SSP-SAM: SAM with Semantic-Spatial Prompt for Referring Expression Segmentation

Abstract

The Segment Anything Model (SAM) excels at general image segmentation but has limited ability to understand natural language, which restricts its direct application in Referring Expression Segmentation (RES). Toward this end, we propose SSP-SAM, a framework that fully utilizes SAM's segmentation capabilities by integrating a Semantic-Spatial Prompt (SSP) encoder. Specifically, we incorporate both visual and linguistic attention adapters into the SSP encoder, which highlight salient objects within the visual features and discriminative phrases within the linguistic features. This design enhances the referent representation for the prompt generator, resulting in high-quality SSPs that enable SAM to generate precise masks guided by language.
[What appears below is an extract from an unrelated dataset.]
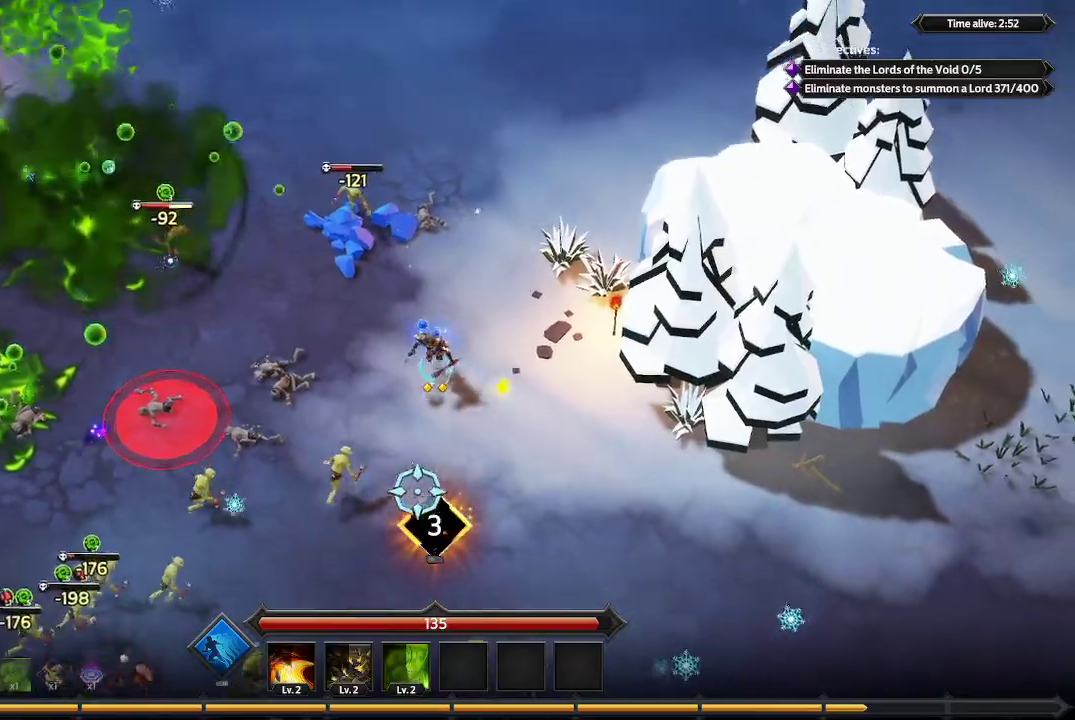
{"buttons": [], "left_stick": "down-left", "right_stick": "down-left", "events": [[233, "right_stick", "down-left"], [367, "left_stick", "down-left"]]}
Although not specifically designed for Generalized RES (GRES), where the referent may correspond to zero, one, or multiple objects, SSP-SAM naturally supports this more flexible setting without additional modifications. Extensive experiments on widely used RES and GRES benchmarks confirm the superiority of our method. Notably, our approach generates segmentation masks of high quality, achieving strong precision even at strict thresholds such as Pr@0.9. Further evaluation on the PhraseCut dataset demonstrates improved performance in open-vocabulary scenarios compared to existing state-of-the-art RES methods. The code and checkpoints are available at: https://github.com/WayneTomas/SSP-SAM.
Paper Structure (33 sections, 14 equations, 9 figures, 16 tables)

This paper contains 33 sections, 14 equations, 9 figures, 16 tables.

Figures (9)

  • Figure 1: (a) SAM struggles with text prompts, especially the free-form languages in the Referring Expression Segmentation, resulting in poor segmentation mask. (b) SSP-SAM seamlessly transform images and languages to Semantic-Spatial Prompts to guide SAM for referent segmentation.
  • Figure 2: Illustration of referring expression segmentation (RES) settings. (a) Classic RES focuses on single-target segmentation. (b) and (c) Generalized RES (GRES) introduces multi-target and no-target scenarios, which require not only a comprehensive understanding of all objects in the scene but also a contextual interpretation of both the image and the referring expression.
  • Figure 3: An illustration of SSP-SAM, where SAM is equipped with Semantic-Spatial Prompt (SSP) encoder for RES. The multi-modal features of inputs are extracted by CLIP, and their attention scores are adapted to generate Semantic-Spatial referent features. These features, along with the special tokens, are processed by a prompt generator to identify key information about the referent for the segmentation process. Additionally, an auxiliary REC task is utilized to improve RES performance.
  • Figure 4: An illustration of the attention adapter. It consists of a visual attention adapter and a linguistic attention adapter. The images and texts embedding are extracted from CLIP and then feed to the visual and linguistic attention adapter to obtain the enhanced referent features.
  • Figure 5: Qualitative segmentation results of SSP-SAM on classic RES datasets (RefCOCO, RefCOCO+, RefCOCOg, ReferIt) and the open-vocabulary PhraseCut dataset. SSP-SAM generates masks with sharper boundaries and finer details. Predicted masks are shown in red, and ground truth in green.